De Afdeling bestuursrechtspraak van de Raad van State1 heeft aangegeven dat de Belastingdienst/Toeslagen binnen het geldende wettelijke kader ruimte heeft om bij een gedeeltelijke betaling van de kosten van kinderopvang tot een andere vaststelling van het recht op kinderopvangtoeslag te komen dan dit recht in dit geval op nihil vast te stellen. In dit besluit is aangegeven hoe de Belastingdienst/Toeslagen de kinderopvangtoeslag vaststelt als een ouder in een berekeningsjaar de kosten van kinderopvang gedeeltelijk heeft betaald. Daarnaast is invulling gegeven aan het begrip tijdige betaling van kosten voor kinderopvang en is een goedkeuring gegeven voor de situatie waarin de ouder een betalingsregeling heeft getroffen met de kinderopvangorganisatie.

Gebruikte begrippen en afkortingen

2. Proportioneel vaststellen van kinderopvangtoeslag

[Regeling vervallen per 23-04-2020]

Een ouder heeft aanspraak op kinderopvangtoeslag in de door hem of zijn partner te betalen kosten voor kinderopvang.2 De hoogte van de kinderopvangtoeslag is afhankelijk van de draagkracht van de ouder en de hoogte van de kosten van kinderopvang in het berekeningsjaar.3 De Belastingdienst/Toeslagen kan het recht op kinderopvangtoeslag anders dan op nihil vaststellen als de ouder een deel van de kosten van kinderopvang heeft betaald.

In die situatie stelt de Belastingdienst/Toeslagen het recht op kinderopvangtoeslag vast naar rato van het bedrag aan kosten dat de ouder tijdig heeft betaald aan de kinderopvangorganisatie.

Voorbeeld

Een kinderopvangorganisatie factureert € 10.000 voor de kosten voor kinderopvang in een berekeningsjaar. De ouder ontvangt € 9.000 (90%) aan voorschotten kinderopvangtoeslag. De eigen bijdrage is € 1.000. De Belastingdienst/Toeslagen constateert na afloop van het berekeningsjaar dat de ouder slechts € 9.500 van de gefactureerde € 10.000 heeft betaald aan de kinderopvangorganisatie.
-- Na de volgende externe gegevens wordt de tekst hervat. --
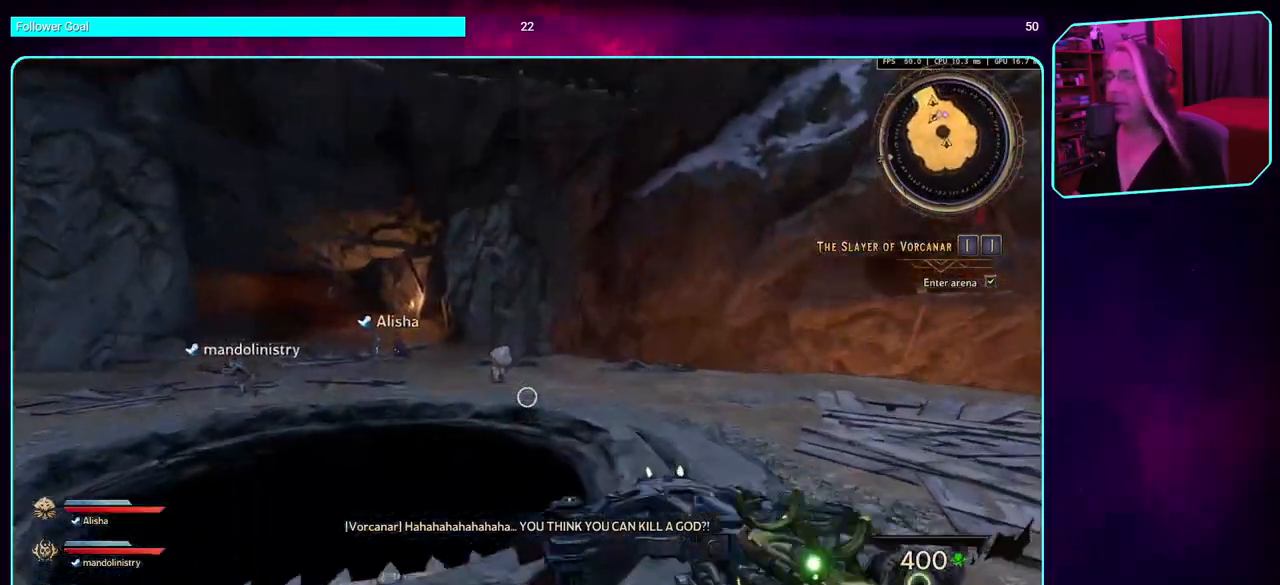
{"keys": ["a", "s"], "mouse": [], "events": [[67, "space", "up"], [100, "w", "up"], [384, "s", "down"]]}
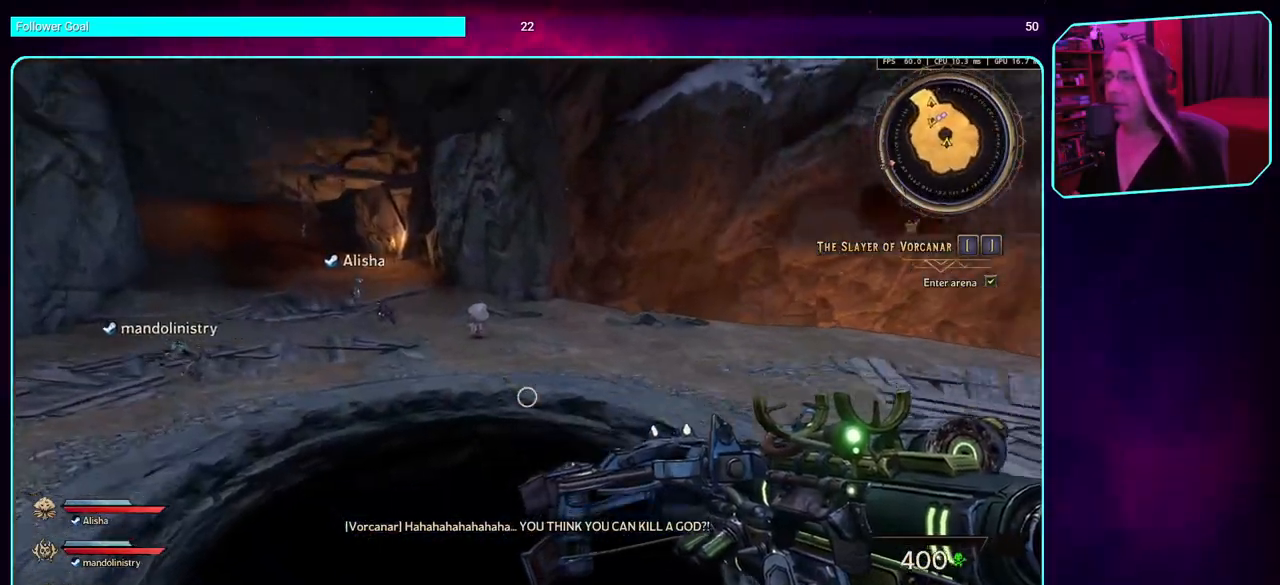
{"keys": ["a", "s"], "mouse": [], "events": []}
De schuld van de ouder aan de kinderopvangorganisatie bedraagt € 500.

De Belastingdienst/Toeslagen berekent in die situatie het definitieve recht op kinderopvangtoeslag op basis van € 9.500 aan kinderopvangkosten in plaats van € 10.000. Dit betekent dat het recht op kinderopvangtoeslag op € 8.550 (90%4 van € 9.500) wordt vastgesteld. Het terug te vorderen bedrag aan onverschuldigd betaalde kinderopvangtoeslag bedraagt in beginsel € 450 (€ 9.000 minus € 8.550). De schuld van de ouder aan de kinderopvangorganisatie blijft hierbij € 500.

3. Tijdige betaling van kosten aan een kinderopvangorganisatie

[Regeling vervallen per 23-04-2020]

3.1. Tijdige betaling aan een kinderopvangorganisatie

[Regeling vervallen per 23-04-2020]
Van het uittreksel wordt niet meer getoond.